The molecular fingerprint obtained by the MasSpec Pen from an uncharacterized tissue sample is instantaneously evaluated by software, called a statistical classifier, trained on a database of molecular fingerprints that Eberlin and her colleagues gathered from 253 human tissue samples. The samples included both normal and cancerous tissues of the breast, lung, thyroid and ovary.
When the MasSpec Pen completes the analysis, the words "Normal" or "Cancer" automatically appear on a computer screen. For certain cancers, such as lung cancer, the name of a subtype might also appear.
In tests performed on human samples, the device was more than 96 percent accurate for cancer diagnosis. The team has also demonstrated that it accurately diagnoses cancer in live, tumor-bearing mice during surgery without causing any observable tissue harm or stress to the animals.
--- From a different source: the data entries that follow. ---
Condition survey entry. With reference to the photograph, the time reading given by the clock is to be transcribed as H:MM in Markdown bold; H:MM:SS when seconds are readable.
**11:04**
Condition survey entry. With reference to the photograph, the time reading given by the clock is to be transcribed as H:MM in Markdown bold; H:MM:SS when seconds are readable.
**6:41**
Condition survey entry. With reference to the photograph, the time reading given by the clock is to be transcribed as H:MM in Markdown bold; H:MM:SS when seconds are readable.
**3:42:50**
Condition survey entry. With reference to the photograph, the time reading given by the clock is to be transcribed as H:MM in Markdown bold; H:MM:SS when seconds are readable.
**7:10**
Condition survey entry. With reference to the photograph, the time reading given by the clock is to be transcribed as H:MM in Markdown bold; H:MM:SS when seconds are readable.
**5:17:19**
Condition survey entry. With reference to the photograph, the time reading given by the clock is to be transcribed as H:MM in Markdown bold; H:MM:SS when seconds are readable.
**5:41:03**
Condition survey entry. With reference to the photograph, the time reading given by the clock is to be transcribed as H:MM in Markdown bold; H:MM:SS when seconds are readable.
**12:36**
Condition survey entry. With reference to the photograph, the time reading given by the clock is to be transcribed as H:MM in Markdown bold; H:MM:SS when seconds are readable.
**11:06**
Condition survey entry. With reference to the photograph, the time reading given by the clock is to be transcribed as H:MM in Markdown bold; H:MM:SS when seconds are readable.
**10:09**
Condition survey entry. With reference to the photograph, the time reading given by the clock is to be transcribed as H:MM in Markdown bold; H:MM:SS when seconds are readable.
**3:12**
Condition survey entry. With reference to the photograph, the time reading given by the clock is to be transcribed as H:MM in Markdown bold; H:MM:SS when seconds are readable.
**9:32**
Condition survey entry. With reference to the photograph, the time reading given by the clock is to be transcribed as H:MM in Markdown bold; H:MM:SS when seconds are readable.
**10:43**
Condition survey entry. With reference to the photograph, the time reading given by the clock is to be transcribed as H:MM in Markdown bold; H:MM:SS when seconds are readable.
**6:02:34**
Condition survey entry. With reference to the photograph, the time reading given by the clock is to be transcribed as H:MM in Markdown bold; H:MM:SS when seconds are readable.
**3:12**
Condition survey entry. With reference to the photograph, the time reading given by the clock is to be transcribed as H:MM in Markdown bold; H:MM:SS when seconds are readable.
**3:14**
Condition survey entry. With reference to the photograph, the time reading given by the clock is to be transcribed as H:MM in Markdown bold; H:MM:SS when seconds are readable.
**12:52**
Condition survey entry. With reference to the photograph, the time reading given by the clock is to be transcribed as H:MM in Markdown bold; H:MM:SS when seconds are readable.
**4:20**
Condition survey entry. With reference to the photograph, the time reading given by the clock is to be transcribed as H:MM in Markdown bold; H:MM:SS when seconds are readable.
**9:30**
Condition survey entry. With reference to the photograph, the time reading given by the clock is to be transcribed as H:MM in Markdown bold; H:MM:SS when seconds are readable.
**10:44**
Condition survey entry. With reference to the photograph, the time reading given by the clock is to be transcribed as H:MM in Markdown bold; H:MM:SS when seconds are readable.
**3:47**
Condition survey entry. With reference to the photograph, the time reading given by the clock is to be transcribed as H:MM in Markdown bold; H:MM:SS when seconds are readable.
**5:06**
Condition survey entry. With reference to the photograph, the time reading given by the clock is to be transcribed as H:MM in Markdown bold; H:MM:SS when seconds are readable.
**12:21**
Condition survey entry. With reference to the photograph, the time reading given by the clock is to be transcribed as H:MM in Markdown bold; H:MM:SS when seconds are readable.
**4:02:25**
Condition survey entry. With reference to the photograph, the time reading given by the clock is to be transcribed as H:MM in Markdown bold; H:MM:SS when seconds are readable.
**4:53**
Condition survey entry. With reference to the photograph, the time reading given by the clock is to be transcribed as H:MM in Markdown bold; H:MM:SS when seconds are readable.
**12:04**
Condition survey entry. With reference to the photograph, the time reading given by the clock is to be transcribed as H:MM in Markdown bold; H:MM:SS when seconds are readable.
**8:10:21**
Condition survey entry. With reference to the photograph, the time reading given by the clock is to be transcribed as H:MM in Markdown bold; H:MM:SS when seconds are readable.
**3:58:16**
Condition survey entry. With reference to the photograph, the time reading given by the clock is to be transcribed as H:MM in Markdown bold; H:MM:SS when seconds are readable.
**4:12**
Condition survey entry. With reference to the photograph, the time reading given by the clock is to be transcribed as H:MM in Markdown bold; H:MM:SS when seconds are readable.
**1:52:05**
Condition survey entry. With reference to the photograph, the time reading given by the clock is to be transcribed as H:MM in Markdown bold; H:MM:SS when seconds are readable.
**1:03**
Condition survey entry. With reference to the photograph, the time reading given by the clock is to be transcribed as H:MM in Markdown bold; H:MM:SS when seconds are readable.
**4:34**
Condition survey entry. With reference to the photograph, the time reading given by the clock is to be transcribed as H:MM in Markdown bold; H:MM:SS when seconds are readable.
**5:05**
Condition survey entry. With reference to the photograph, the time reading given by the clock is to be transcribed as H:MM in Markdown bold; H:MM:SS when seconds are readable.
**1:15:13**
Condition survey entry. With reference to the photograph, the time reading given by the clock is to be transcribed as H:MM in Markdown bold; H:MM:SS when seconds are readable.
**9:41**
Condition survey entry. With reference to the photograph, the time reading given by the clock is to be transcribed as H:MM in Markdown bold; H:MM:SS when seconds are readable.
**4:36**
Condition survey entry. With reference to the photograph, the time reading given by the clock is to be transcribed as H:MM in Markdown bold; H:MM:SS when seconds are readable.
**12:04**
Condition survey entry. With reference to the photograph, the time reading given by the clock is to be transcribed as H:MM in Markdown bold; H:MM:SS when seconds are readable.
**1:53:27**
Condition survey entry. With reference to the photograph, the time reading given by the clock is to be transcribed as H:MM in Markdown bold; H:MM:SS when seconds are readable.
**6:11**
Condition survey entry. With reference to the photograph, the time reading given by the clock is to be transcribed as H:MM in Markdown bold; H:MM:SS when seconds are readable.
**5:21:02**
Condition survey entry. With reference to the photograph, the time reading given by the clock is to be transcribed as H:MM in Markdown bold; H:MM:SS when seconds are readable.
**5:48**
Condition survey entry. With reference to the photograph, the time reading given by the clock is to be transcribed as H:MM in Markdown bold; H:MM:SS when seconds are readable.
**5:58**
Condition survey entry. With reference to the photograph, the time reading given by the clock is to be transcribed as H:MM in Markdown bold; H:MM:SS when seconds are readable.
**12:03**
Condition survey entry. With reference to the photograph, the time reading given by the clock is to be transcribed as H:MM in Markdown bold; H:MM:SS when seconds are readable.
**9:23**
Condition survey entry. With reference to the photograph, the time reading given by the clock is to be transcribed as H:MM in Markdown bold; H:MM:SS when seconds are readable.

Physicians can operate the disposable handheld device easily. It requires simply holding the pen against the patient's tissue, triggering the automated analysis using a foot pedal, and waiting a few seconds for a result. Meanwhile, the pen releases a drop of water onto the tissue, and small molecules migrate into the water. Then the device drives the water sample into an instrument called a mass spectrometer, which detects thousands of molecules as a molecular fingerprint.
The process is also low-impact for patients.
"When designing the MasSpec Pen, we made sure the tissue remains intact by coming into contact only with water and the plastic tip of the MasSpec Pen during the procedure," says Zhang. "The result is a biocompatible and automated medical device that we are so excited to translate to the clinic very soon."
Other team members are: John Rector, Nitesh Katta and Aydin Zahedivash in Milner's lab; John Lin, Jonathan Young, Marta Sans, Noah Giese, Alena Bensussan, Rachel DeHoog, Kyana Garza, Benjamin Ludolph in Eberlin's lab; and Anum Syed at UT Austin's Dell Medical School.
Funding for this research was provided by UT Austin through the startup funds to Eberlin, as well as the National Cancer Institute of the National Institutes of Health and the Cancer Prevention and Research Institute of Texas.
Full citation: J. Zhang, J. Rector, J. Q. Lin, J. H. Young, M. Sans, N. Katta, N. Giese, W. Yu, C. Nagi, J. Suliburk, J. Liu, A. Bensussan, R. J. DeHoog, K. Y. Garza, B. Ludolph, A. G. Sorace, A. Syed, A. Zahedivash, T. E. Milner, L. S. Eberlin, Nondestructive tissue analysis for ex vivo and in vivo cancer diagnosis using a handheld mass spectrometry system. Sci. Transl. Med. 9, eaan3968 (2017).
This post was updated on September 7 with an audio story from our podcast, Point of Discovery.